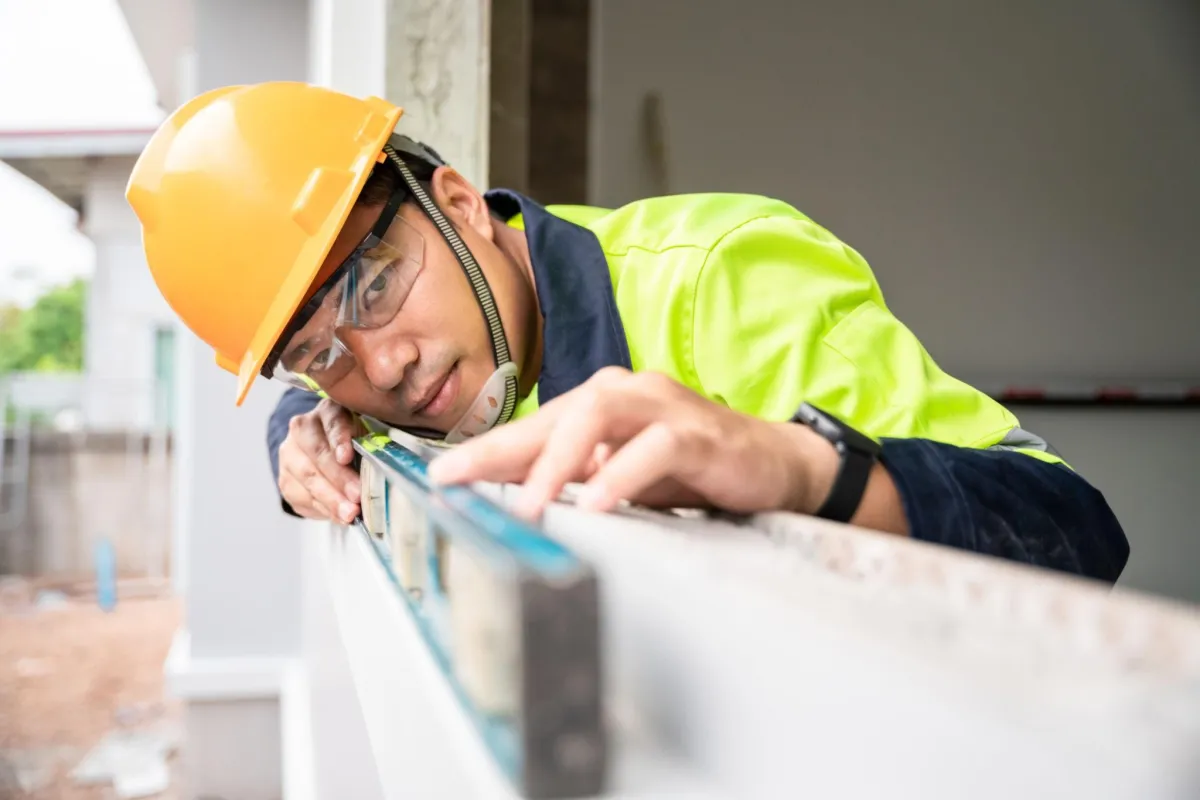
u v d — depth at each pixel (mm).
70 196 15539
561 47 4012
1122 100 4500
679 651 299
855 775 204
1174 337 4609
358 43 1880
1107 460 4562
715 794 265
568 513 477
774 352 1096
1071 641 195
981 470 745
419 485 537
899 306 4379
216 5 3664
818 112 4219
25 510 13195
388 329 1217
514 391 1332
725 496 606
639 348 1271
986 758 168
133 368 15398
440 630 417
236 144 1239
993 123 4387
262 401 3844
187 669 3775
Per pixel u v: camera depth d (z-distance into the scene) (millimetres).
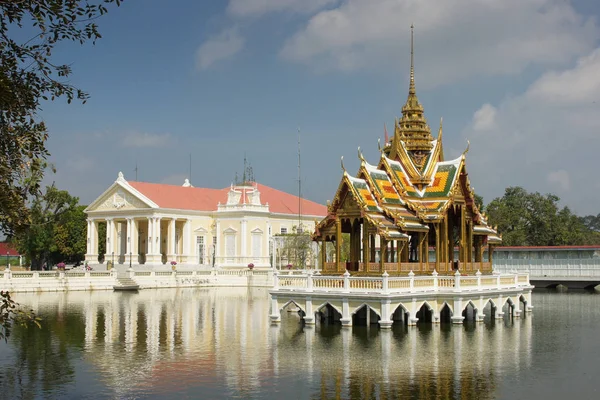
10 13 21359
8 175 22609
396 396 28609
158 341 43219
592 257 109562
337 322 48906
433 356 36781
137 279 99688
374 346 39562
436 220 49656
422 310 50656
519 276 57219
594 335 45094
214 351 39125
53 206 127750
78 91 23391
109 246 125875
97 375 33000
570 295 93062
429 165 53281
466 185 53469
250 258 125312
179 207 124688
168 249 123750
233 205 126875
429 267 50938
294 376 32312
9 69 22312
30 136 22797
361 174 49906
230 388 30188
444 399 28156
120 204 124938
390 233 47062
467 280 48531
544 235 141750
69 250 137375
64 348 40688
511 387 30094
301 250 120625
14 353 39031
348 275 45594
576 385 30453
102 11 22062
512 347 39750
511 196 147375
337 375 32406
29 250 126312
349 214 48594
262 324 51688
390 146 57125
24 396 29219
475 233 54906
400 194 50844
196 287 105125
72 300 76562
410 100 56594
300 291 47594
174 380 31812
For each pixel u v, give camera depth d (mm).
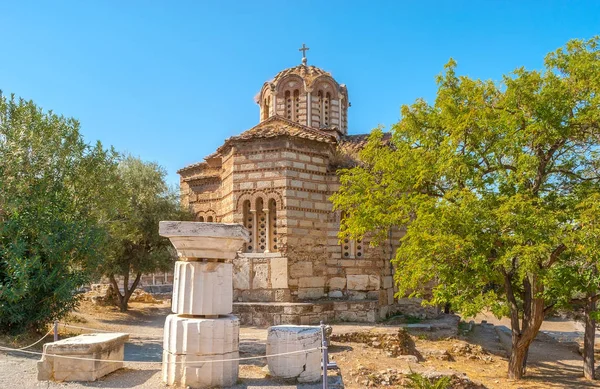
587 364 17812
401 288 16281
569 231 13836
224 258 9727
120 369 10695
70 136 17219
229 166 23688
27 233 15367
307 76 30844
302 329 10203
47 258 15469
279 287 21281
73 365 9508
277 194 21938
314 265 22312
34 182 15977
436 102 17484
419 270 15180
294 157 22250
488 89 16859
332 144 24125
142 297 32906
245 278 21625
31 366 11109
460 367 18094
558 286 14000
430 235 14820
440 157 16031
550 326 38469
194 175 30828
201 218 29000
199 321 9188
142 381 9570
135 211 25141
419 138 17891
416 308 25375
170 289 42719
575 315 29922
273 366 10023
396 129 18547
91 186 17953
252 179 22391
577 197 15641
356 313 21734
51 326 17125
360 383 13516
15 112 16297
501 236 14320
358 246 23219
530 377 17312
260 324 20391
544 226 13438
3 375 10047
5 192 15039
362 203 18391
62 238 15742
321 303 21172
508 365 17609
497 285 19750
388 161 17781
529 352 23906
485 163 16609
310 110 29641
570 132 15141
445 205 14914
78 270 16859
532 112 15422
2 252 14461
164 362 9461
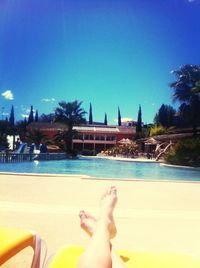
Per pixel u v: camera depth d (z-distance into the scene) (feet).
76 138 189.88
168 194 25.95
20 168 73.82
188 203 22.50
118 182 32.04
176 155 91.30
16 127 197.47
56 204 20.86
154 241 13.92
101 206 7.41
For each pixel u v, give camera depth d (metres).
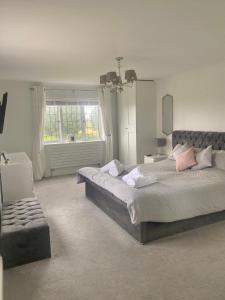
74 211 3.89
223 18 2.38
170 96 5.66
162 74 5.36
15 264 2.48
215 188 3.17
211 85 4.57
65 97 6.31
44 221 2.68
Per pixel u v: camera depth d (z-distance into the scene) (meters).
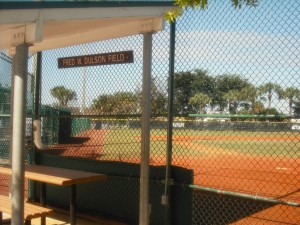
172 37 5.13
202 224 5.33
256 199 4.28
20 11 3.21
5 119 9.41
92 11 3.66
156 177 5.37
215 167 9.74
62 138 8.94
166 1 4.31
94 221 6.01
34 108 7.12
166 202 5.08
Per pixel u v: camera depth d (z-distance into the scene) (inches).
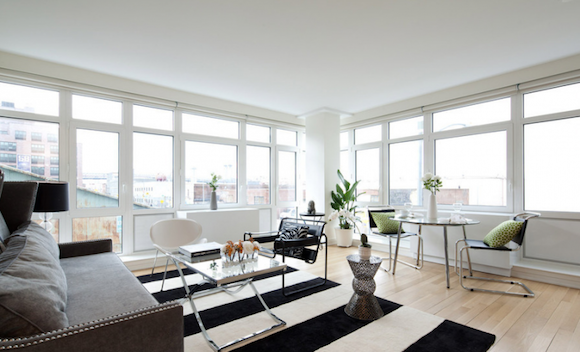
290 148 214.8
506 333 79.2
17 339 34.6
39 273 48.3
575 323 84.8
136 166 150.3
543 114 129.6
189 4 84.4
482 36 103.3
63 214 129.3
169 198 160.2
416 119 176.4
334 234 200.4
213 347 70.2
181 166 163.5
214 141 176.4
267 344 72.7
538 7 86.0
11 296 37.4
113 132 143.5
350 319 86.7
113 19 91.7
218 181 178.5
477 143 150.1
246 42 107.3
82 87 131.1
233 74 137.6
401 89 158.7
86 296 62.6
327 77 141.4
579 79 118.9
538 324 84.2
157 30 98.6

----------

### What you will do
Look back at the entries above. Retype the line with "290 148 214.8", the line with "401 89 158.7", and all lines in between.

### Written response
290 148 214.8
506 333 79.2
17 339 34.6
39 273 48.3
575 323 84.8
136 166 150.3
543 114 129.6
189 4 84.4
482 36 103.3
63 214 129.3
169 198 160.2
416 119 176.4
334 234 200.4
213 347 70.2
181 166 163.5
214 141 176.4
267 344 72.7
538 7 86.0
11 296 37.4
113 132 143.5
350 319 86.7
113 19 91.7
218 181 178.5
477 143 150.1
246 42 107.3
82 87 131.1
233 74 137.6
401 89 158.7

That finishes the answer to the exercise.